Avoir du sens ou faire du sens?

Faire du sens ou avoir du sens

Ça n’a pas de sens de croire que ça fait du sens

Le français québécois est une variante riche et vivante de la langue française, façonnée par l’histoire, la culture et des siècles d’évolution linguistique. Bien qu’il s’apparente de façon intelligible au français européen, il a développé son propre ensemble d’expressions, d’idiomes et même de particularités grammaticales. Une bizarrerie linguistique courante qui fait souvent sourciller certaines personnes est l’utilisation du calque tiré directement de l’anglais to make sense, au lieu du français standard avoir du sens.

Cet anglicisme est largement utilisé au Québec, même par des locuteurs instruits ainsi qu’à la télévision, bien qu’il soit considéré comme incorrect en français formel. Pourquoi cette expression est-elle utilisée si souvent au Québec? Pourquoi cette erreur est-elle si répandue et d’où vient-elle? Examinons les origines, les raisons de l’utilisation et la perception qu’ont les gens de l’expression faire du sens en français québécois.

Quel est l’origine de faire du sens

L’expression est un emprunt direct à l’anglais, traduit littéralement de to make sense. Ce type d’emprunt linguistique, connu sous le nom de calque, se produit lorsque des locuteurs traduisent directement des expressions d’une langue à une autre sans tenir compte de la syntaxe ou de la grammaire naturelle. En français standard, l’expression consacrée est avoir du sens, ce qui signifie littéralement en anglais to have sense plutôt que to make sense.
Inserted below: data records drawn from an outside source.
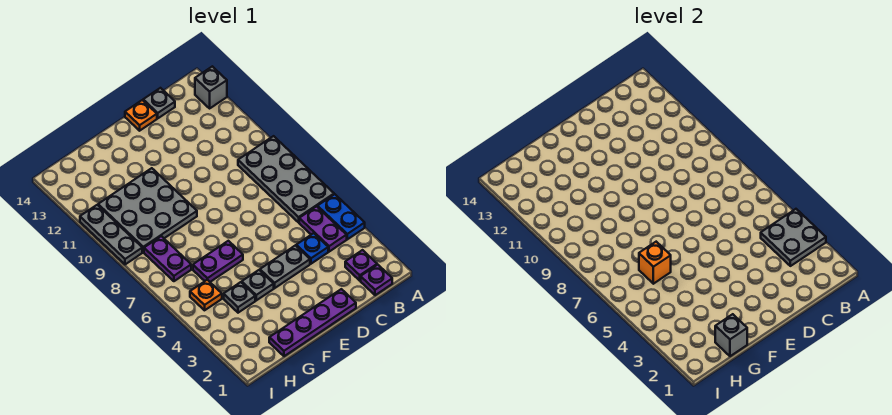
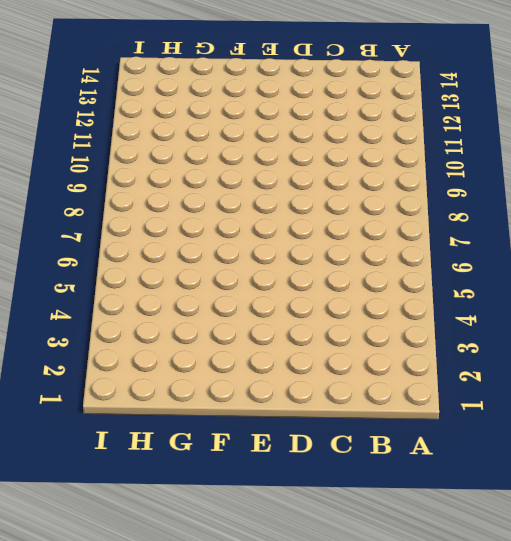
none -> blue 1x2 plate [317,194,365,239]
none -> grey 2x4 plate [238,136,334,222]
none -> grey 1x1 brick [195,66,227,108]

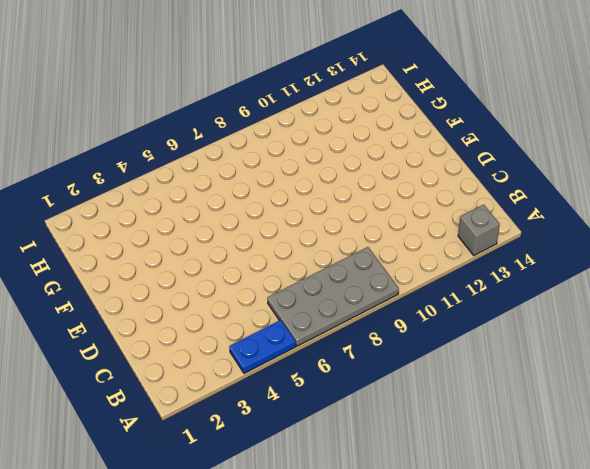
none -> purple 1x1 plate [361,265,392,295]
none -> purple 1x1 plate [345,250,377,281]
none -> purple 1x2 plate [299,206,347,252]

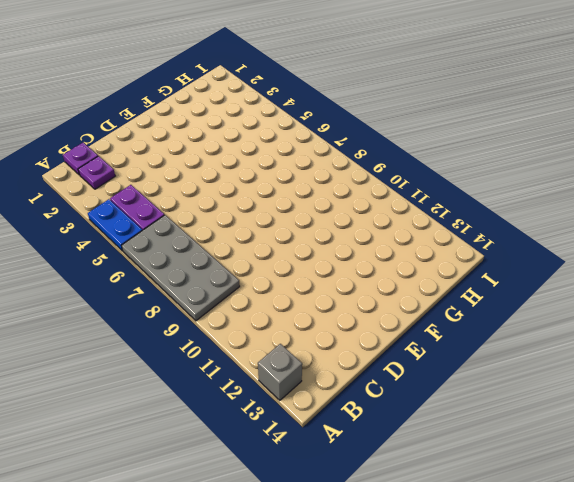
none -> blue 1x1 plate [296,233,328,264]
none -> grey 1x1 plate [143,88,175,118]
none -> purple 1x4 plate [269,289,356,356]

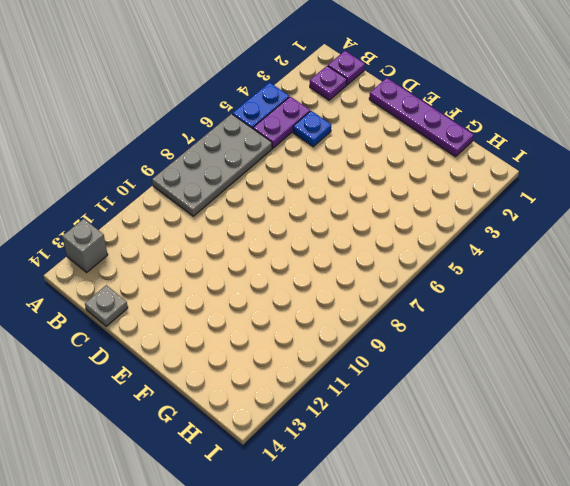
none -> grey 1x2 plate [260,245,310,288]
none -> orange 1x1 plate [125,100,157,131]
none -> grey 1x1 plate [242,270,274,300]

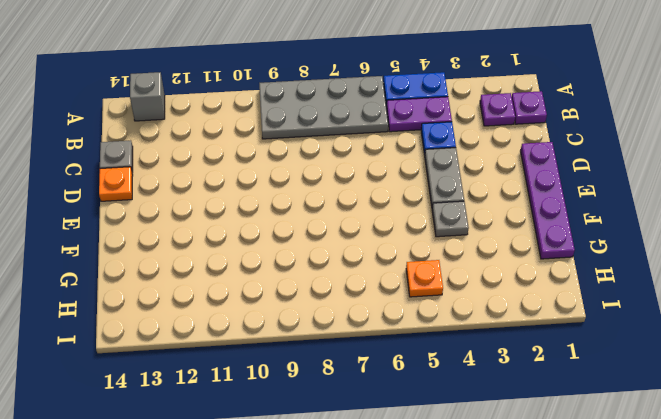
none -> purple 1x2 plate [193,241,243,282]
none -> grey 3x3 plate [98,168,197,252]
none -> grey 1x1 plate [224,282,255,313]

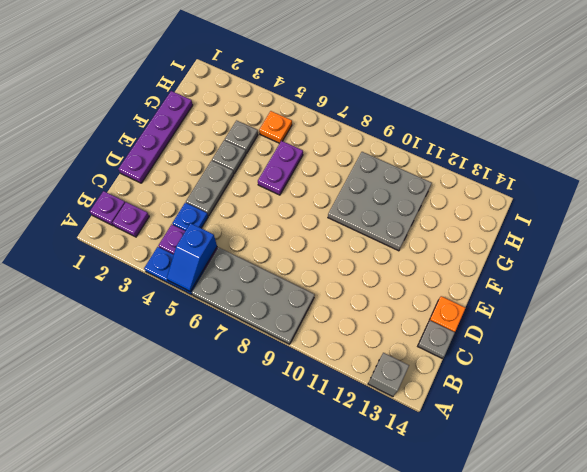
blue 1x2 slope [167,223,217,292] -> none
none -> purple 1x2 plate [144,236,191,281]
none -> grey 1x3 plate [80,205,142,264]
none -> grey 2x2 plate [761,209,826,266]

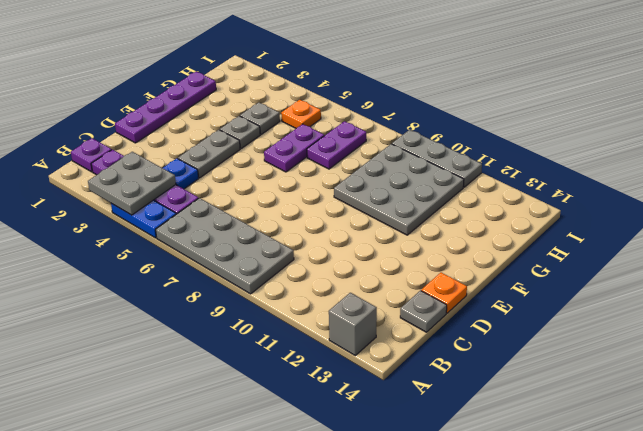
purple 1x2 plate [307,121,366,169] -> purple 1x2 plate turned to [144,236,191,281]
none -> grey 1x1 brick [715,314,747,356]
none -> orange 1x1 brick [639,242,671,284]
La forte influence de l’anglais sur le français québécois n’est pas une surprise. En raison de facteurs historiques, géographiques et économiques, l’anglais et le français ont coexisté au Québec pendant des siècles. De nombreuses expressions anglaises se sont glissées dans le français québécois de tous les jours, parfois d’une manière qui n’est pas immédiatement perceptible par les locuteurs locaux. L’utilisation de la traduction mot à mot de to make sense est un exemple classique de ce phénomène, puisqu’il reflète étroitement l’expression anglaise, tant dans sa structure que dans son sens.
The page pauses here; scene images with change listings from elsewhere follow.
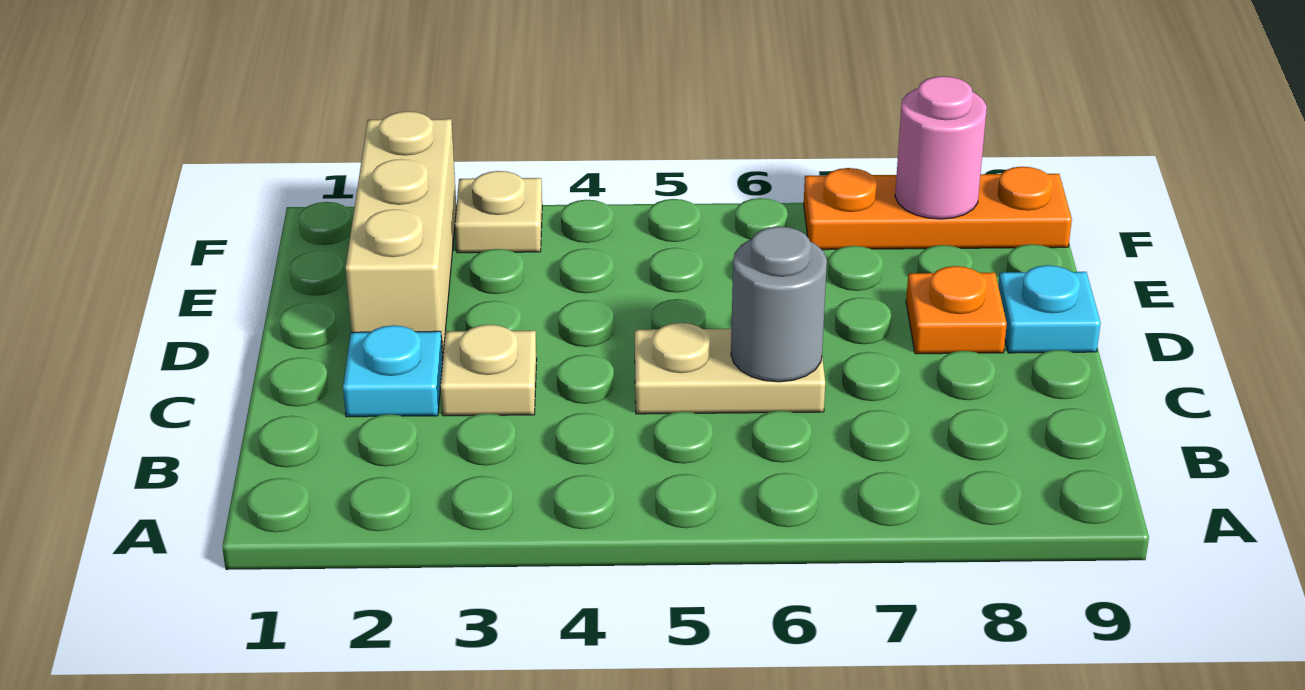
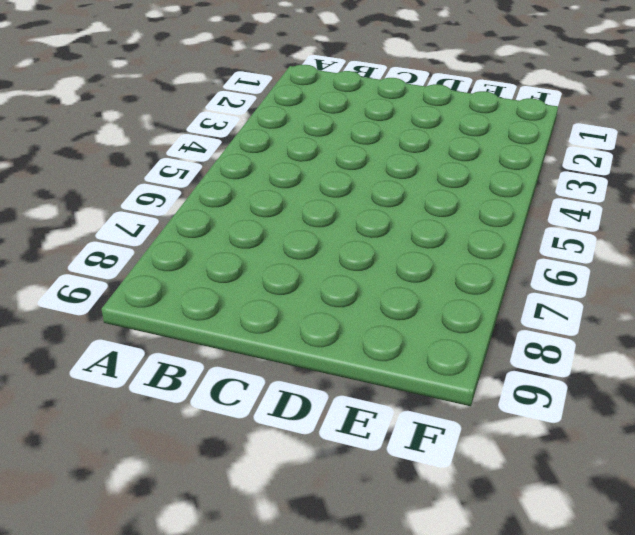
none -> cyan 1x1 plate [343,325,443,417]
none -> tan 1x1 plate [441,325,537,416]

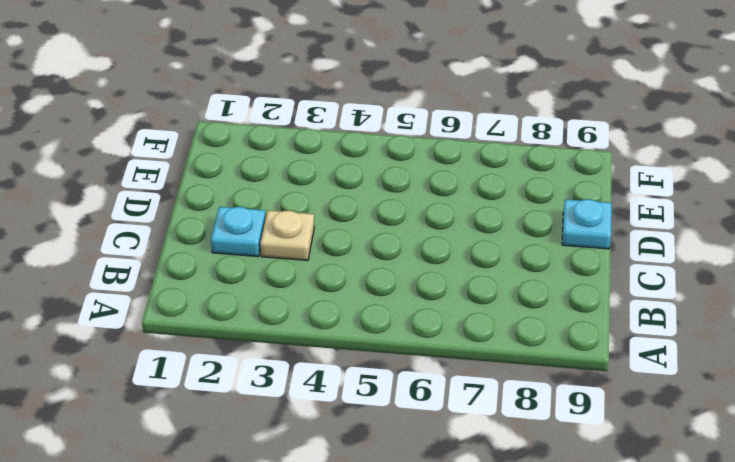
none -> tan 1x2 plate [635,323,825,414]
none -> tan 1x3 brick [346,111,456,357]

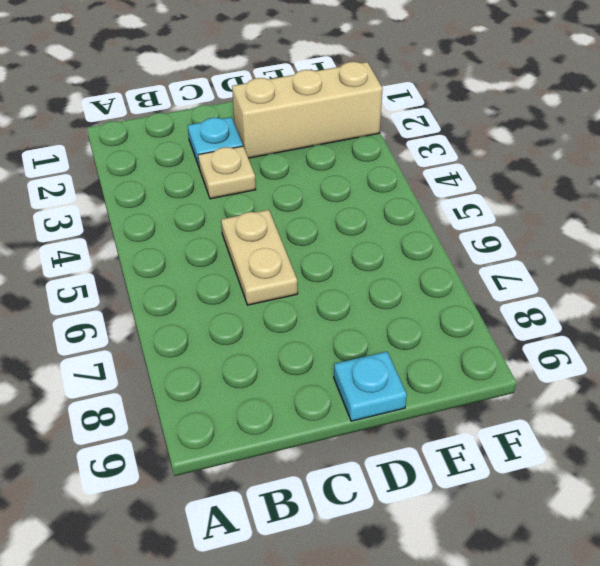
none -> orange 1x1 plate [906,266,1007,354]
none -> tan 1x1 plate [455,171,542,253]

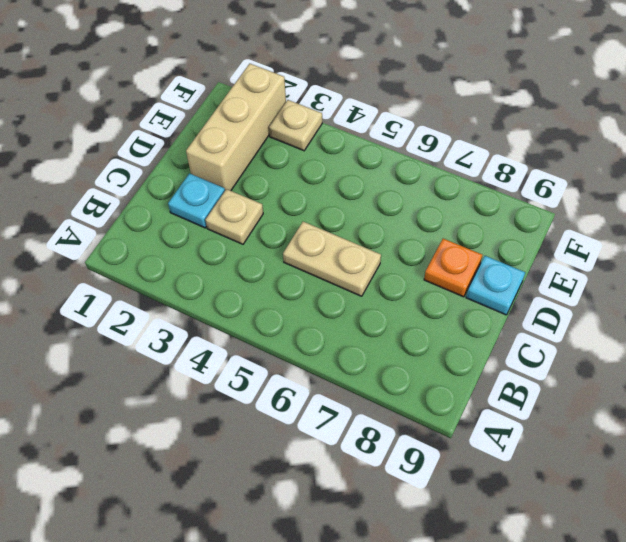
none -> orange 1x3 plate [804,167,1072,250]
none -> grey 1x1 round brick [731,226,827,382]

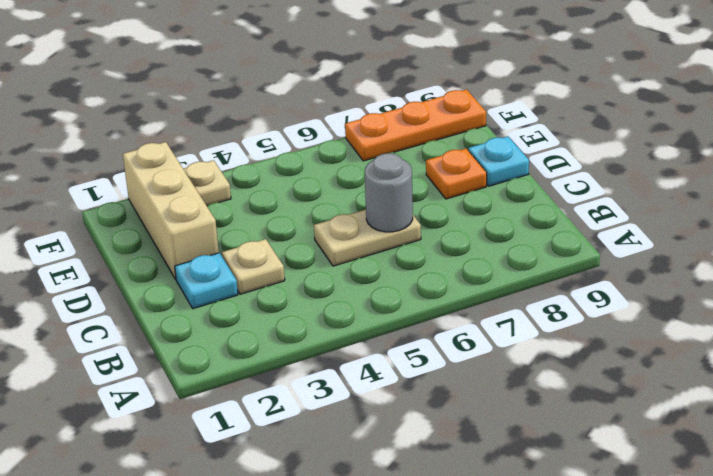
none -> pink 1x1 round brick [895,76,987,219]

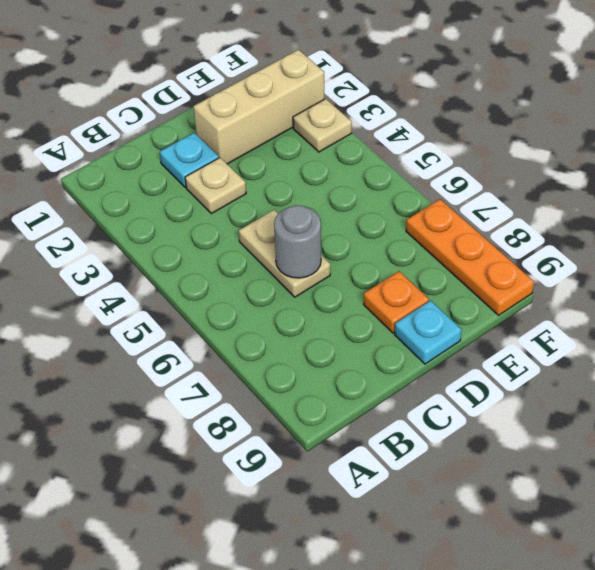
none -> pink 1x1 round brick [895,76,987,219]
Avoir du sens ou faire du sens?

Pourquoi l’expression est-elle utilisée si souvent au Québec?

Plusieurs raisons expliquent pourquoi cet anglicisme est devenu si courant au Québec :

  1. Environnement bilingue : Bien que le Québec soit une province majoritairement francophone, l’anglais demeure une langue seconde pour de nombreux résidents. L’interaction constante entre les deux langues crée des opportunités d’influence interlinguistique, en particulier dans les affaires, les médias et la conversation de tous les jours.
  2. Construction logique : Pour bien des gens du Québec, faire du sens « semble » adéquat parce que « faire » est couramment utilisé dans d’autres expressions françaises qui décrivent la création ou la production de quelque chose (par exemple, faire une erreur). Il semble ainsi s’agir d’une structure naturelle et logique, même si elle ne suit pas les règles traditionnelles de la grammaire française.
  3. Diffusion générationnelle et sociale : Avec le temps, les erreurs couramment utilisées ont tendance à se solidifier dans une langue, surtout lorsqu’elles sont largement comprises. Les jeunes générations adoptent souvent ces expressions de leurs parents, de leurs enseignants ou des médias, ce qui renforce leur utilisation dans différents groupes sociaux.

Perception qu’ont les gens de ce calque

Alors que ce calque est largement compris au Québec, il est considéré comme incorrect dans le français formel et écrit. De nombreux puristes de la langue et éducateurs préconisent l’utilisation d’avoir du sens, car elle est conforme aux règles grammaticales du français et est universellement comprise dans le monde francophone.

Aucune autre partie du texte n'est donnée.